We’ve been waiting for a follow up to Patti Smith’s Just Kids since the heady holiday season of 2010 when every single person on the subway had the punk icon’s love letter to Robert Mapplethorpe and New York in their hands. Though M Train takes on a much wider subject range (detective novels to real estate), and a less linear narrative, it’s still all Smith, a voice we’ll never tire of.

Tori Amos—‘The Light Princess’

Tori Amos may have originated the confessional singer-songwriter genre, but The Light Princess is something new for the angsty pianist. This double album is the soundtrack to her eponymous musical (based on a fairytale of the same name) that opened in London in 2013. Though most of the songs are sung by the cast, Amos does perform two herself and for fans, getting to immerse themselves in a world of Amos’s compositions is a fairytale in and of itself. 

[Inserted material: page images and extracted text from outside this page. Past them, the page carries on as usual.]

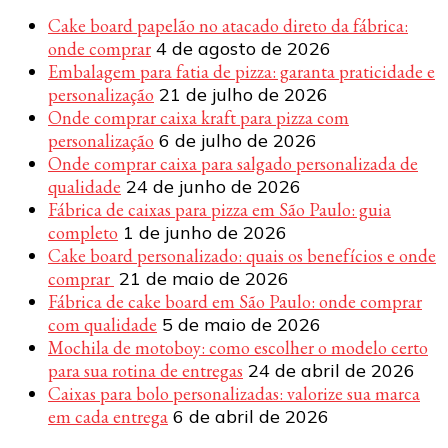
Cake board papelão no atacado direto da fábrica:
onde comprar
4 de agosto de 2026
Embalagem para fatia de pizza: garanta praticidade e
personalização
21 de julho de 2026
Onde comprar caixa kraft para pizza com
personalização
6 de julho de 2026
Onde comprar caixa para salgado personalizada de
qualidade
24 de junho de 2026
Fábrica de caixas para pizza em São Paulo: guia
completo
1 de junho de 2026
Cake board personalizado: quais os benefícios e onde
comprar
21 de maio de 2026
Fábrica de cake board em São Paulo: onde comprar
com qualidade
5 de maio de 2026
Mochila de motoboy: como escolher o modelo certo
para sua rotina de entregas
24 de abril de 2026
Caixas para bolo personalizadas: valorize sua marca
em cada entrega
6 de abril de 2026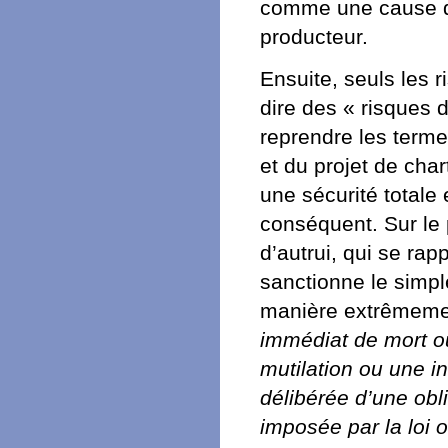
comme une cause d’
producteur.
Ensuite, seuls les 
dire des « risques 
reprendre les terme
et du projet de char
une sécurité totale 
conséquent. Sur le p
d’autrui, qui se rap
sanctionne le simple
manière extrêmement
immédiat de mort o
mutilation ou une i
délibérée d’une obl
imposée par la loi 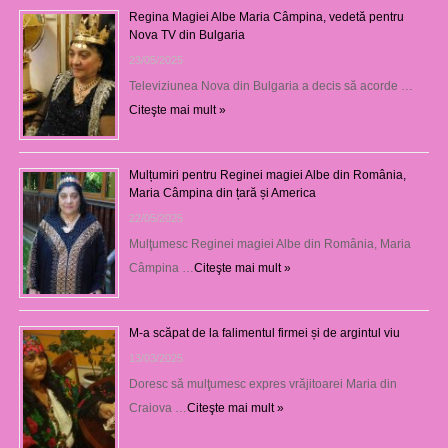
Regina Magiei Albe Maria Câmpina, vedetă pentru
Nova TV din Bulgaria
23/05/2025
Televiziunea Nova din Bulgaria a decis să acorde …
Citeşte mai mult »
Mulțumiri pentru Reginei magiei Albe din România,
Maria Câmpina din țară și America
22/05/2025
Mulţumesc Reginei magiei Albe din România, Maria
Câmpina …
Citeşte mai mult »
M-a scăpat de la falimentul firmei și de argintul viu
13/03/2025
Doresc să mulţumesc expres vrăjitoarei Maria din
Craiova …
Citeşte mai mult »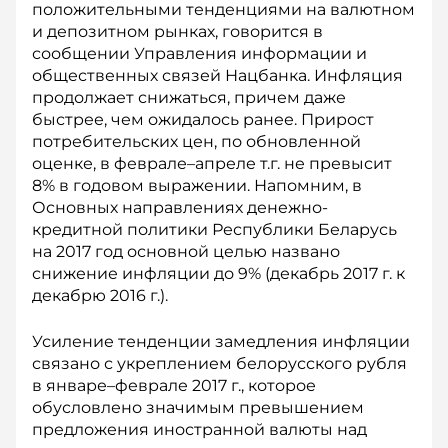
положительными тенденциями на валютном
и депозитном рынках, говорится в
сообщении Управления информации и
общественных связей Нацбанка. Инфляция
продолжает снижаться, причем даже
быстрее, чем ожидалось ранее. Прирост
потребительских цен, по обновленной
оценке, в феврале–апреле т.г. не превысит
8% в годовом выражении. Напомним, в
Основных направлениях денежно-
кредитной политики Республики Беларусь
на 2017 год основной целью названо
снижение инфляции до 9% (декабрь 2017 г. к
декабрю 2016 г.).
Усиление тенденции замедления инфляции
связано с укреплением белорусского рубля
в январе–феврале 2017 г., которое
обусловлено значимым превышением
предложения иностранной валюты над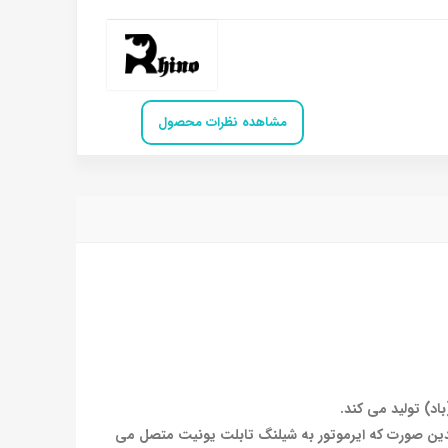
مشاهده نظرات محصول
اد) تولید می کند.
بدین صورت که ایرموتور به شیلنگ تابلت یونیت متصل می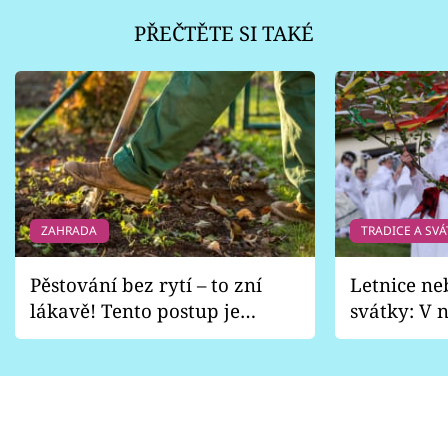
PŘEČTĚTE SI TAKÉ
ZAHRADA
TRADICE A SVÁ
Pěstování bez rytí – to zní
Letnice ne
lákavě! Tento postup je
svátky: V n
vhodný jen pro některé
pondělí z
zahrady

‘The Final Girls’ starring Taissa Farmiga + Malin Ackerman

Horror movies don’t really do it for us, but horror movies spoofs? Yes, please. Especially ones that directly poke fun at the Halloweens of our youth. In this one, Max (Taissa Farmiga) and her best friend Gertie (Alia Shawkat), get time-warped into the fictional horror movie Bloodbath that Max’s mom (Malin Ackerman) starred in. Will they live till the credits roll??

‘The Clasp’ by Sloane Crosley

Sloane Crosley was at the forefront of our current wave of women writing irreverent personal essays with 2008’s I Was Told There’d Be Cake, but now the humorist and pop culture writer has moved over to fiction. The Clasp, inspired by Guy de Maupassant’s story “The Necklace,” is a modern-day caper and also a Millennial tale of quarter-life crises, spurned by the main characters’ reunion at a college friend’s wedding. We liked Crosley’s essays. We’ve got a feeling we’re gonna love her novel. 

‘AHS: Hotel’ Redux

Call us gluttons for punishment, we always come back for more of Ryan Murphy’s gory, visceral creepfests. What will an American Horror Story be like without Jessica Lange? Does Lady Gaga have enough of a poker face to pull off her bloodsucking sex diva role? Some of us checked into the Shining-esque Art Deco Hotel Cortez on Wednesday night’s season premiere, some of us need to catch up over the weekend (or want to rewind). This much is for certain: Once you enter Hotel, whether as a viewer or as one of Gaga’s guests, you’re gonna have a helluva time getting out.

‘Slaughterhouse 90210’ by Maris Kreizman

Maris Kreizman’s Tumblr Slaughterhouse 90210, which marries quotes from literature with pop culture moments, is equal parts genius and hilarious and now we get it in book form. A perfect way to constantly revisit the surprising poignancy the juxtaposition of great passages with our favorite fictional characters (Selina Meyer, Tony Soprano) and IRL icons (Taylor Swift) imparts.